Medicaid is a state and federal health coverage program that serves more than 80 million* people, including adults and families with low-incomes, people with complex health needs and disabilities, and people over the age of 65.
The Affordable Care Act (ACA), passed in 2010, required all states to expand Medicaid coverage to adults with incomes up to 138 percent of the Federal Poverty Level (about $19,000 for an individual in 2022). However, the US Supreme Court decided in 2012 that states are not required to expand Medicaid, making coverage expansion of the program optional. As a result, at least two million people remain uninsured because they live in states with elected officials who have refused to expand Medicaid.
The people in these states — 60 percent of whom are people of color — have been waiting more than a decade since the passage of the ACA to access affordable health insurance. The 10 states are: Alabama, Florida, Georgia, Kansas, Mississippi, South Carolina, Tennessee, Texas, Wisconsin, and Wyoming.
Not surprisingly, a lack of access to health coverage is directly correlated with medical debt. In fact, nearly all of the counties where people have the highest levels of medical debt are located in states that have not expanded Medicaid.
Community Catalyst partnered with hundreds of organizations to support the passage of the Affordable Care Act in 2010, including Medicaid expansion. Our work, like the Together for Medicaid Project, helped drive successful Medicaid expansion efforts in 13 states to bring coverage to nearly 3 million adults. And we’ll continue to work with partners to advocate for expansion in states that haven’t yet expanded the program.
We also work to protect and improve Medicaid so that its services and supports are accessible, affordable, equitable, and of high-quality. To do so, we center people with Medicaid coverage and people who want to get covered by Medicaid but currently cannot to ensure their experiences and insight drive our efforts.
What’s happening now
At the start of the pandemic, Congress enacted the Families First Coronavirus Response Act (FFCRA), which included a requirement that Medicaid programs keep people continuously enrolled through the end of the month in which the COVID-19 public health emergency (PHE) ends, in exchange for enhanced federal funding. Primarily due to the continuous enrollment requirement, Medicaid enrollment has grown substantially compared to before the pandemic and the uninsured rate has dropped. However, Congress recently passed the Consolidated Appropriations Act of 2022, which enables states to redetermine eligibility for Medicaid and CHIP enrollees in April 2023, regardless of the PHE status. As a result, as many as 18 million people may lose their medical coverage.

**WORK INSTRUCTIONS**.
a – According to the Medicaid text, in what month and year does the Consolidated Appropriations Act of 2022 let states redetermine eligibility for Medicaid and CHIP enrollees?
b – Write out the Medicaid text starting at "Not surprisingly, a" and ending at "expanded the program.", swapping "medical debt" for "unpaid hospital bills".
c – Does the Medicaid text support each statement? (i) In 2012 the US Supreme Court ruled that states must expand Medicaid. (ii) People of color make up 60 percent of the people in the states that have not expanded Medicaid. (iii) Community Catalyst's work helped drive successful Medicaid expansion efforts in 13 states.

**EXTRACTED MATERIAL**.
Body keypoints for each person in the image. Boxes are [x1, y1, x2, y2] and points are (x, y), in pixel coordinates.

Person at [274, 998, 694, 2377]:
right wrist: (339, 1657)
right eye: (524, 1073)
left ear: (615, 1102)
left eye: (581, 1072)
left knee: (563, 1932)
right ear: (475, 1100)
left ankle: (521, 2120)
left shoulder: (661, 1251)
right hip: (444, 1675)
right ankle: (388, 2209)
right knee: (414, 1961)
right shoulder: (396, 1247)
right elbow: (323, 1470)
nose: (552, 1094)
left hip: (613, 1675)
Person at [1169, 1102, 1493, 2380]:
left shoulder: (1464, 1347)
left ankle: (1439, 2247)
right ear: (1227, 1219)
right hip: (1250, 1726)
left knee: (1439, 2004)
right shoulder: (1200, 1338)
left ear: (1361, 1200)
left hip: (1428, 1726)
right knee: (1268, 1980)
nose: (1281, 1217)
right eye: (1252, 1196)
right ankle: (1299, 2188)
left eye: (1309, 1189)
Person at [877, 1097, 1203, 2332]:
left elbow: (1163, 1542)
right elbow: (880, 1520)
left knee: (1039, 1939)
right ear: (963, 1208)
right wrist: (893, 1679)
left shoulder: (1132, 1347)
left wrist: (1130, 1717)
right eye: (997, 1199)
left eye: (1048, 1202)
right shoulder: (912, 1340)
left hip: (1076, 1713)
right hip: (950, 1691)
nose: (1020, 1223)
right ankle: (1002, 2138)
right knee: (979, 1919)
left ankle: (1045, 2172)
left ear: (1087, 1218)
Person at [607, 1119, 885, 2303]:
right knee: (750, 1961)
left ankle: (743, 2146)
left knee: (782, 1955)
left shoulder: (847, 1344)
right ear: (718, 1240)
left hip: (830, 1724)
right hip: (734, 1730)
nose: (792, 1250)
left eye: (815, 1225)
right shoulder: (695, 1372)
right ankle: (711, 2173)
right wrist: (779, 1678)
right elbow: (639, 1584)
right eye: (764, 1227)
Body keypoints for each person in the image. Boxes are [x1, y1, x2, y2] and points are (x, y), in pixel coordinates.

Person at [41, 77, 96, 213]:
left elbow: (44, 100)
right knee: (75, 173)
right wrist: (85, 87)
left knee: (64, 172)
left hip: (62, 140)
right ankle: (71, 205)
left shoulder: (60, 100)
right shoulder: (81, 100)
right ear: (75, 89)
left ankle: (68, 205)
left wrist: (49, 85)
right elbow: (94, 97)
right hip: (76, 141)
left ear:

**RESULTS FOR EACH TASK**.
a – April 2023

b –
Not surprisingly, a lack of access to health coverage is directly correlated with unpaid hospital bills. In fact, nearly all of the counties where people have the highest levels of unpaid hospital bills are located in states that have not expanded Medicaid.
Community Catalyst partnered with hundreds of organizations to support the passage of the Affordable Care Act in 2010, including Medicaid expansion. Our work, like the Together for Medicaid Project, helped drive successful Medicaid expansion efforts in 13 states to bring coverage to nearly 3 million adults. And we’ll continue to work with partners to advocate for expansion in states that haven’t yet expanded the program.

c –
(i) No: "the US Supreme Court decided in 2012 that states are not required to expand Medicaid"
(ii) Yes: "The people in these states — 60 percent of whom are people of color"
(iii) Yes: "Our work, like the Together for Medicaid Project, helped drive successful Medicaid expansion efforts in 13 states"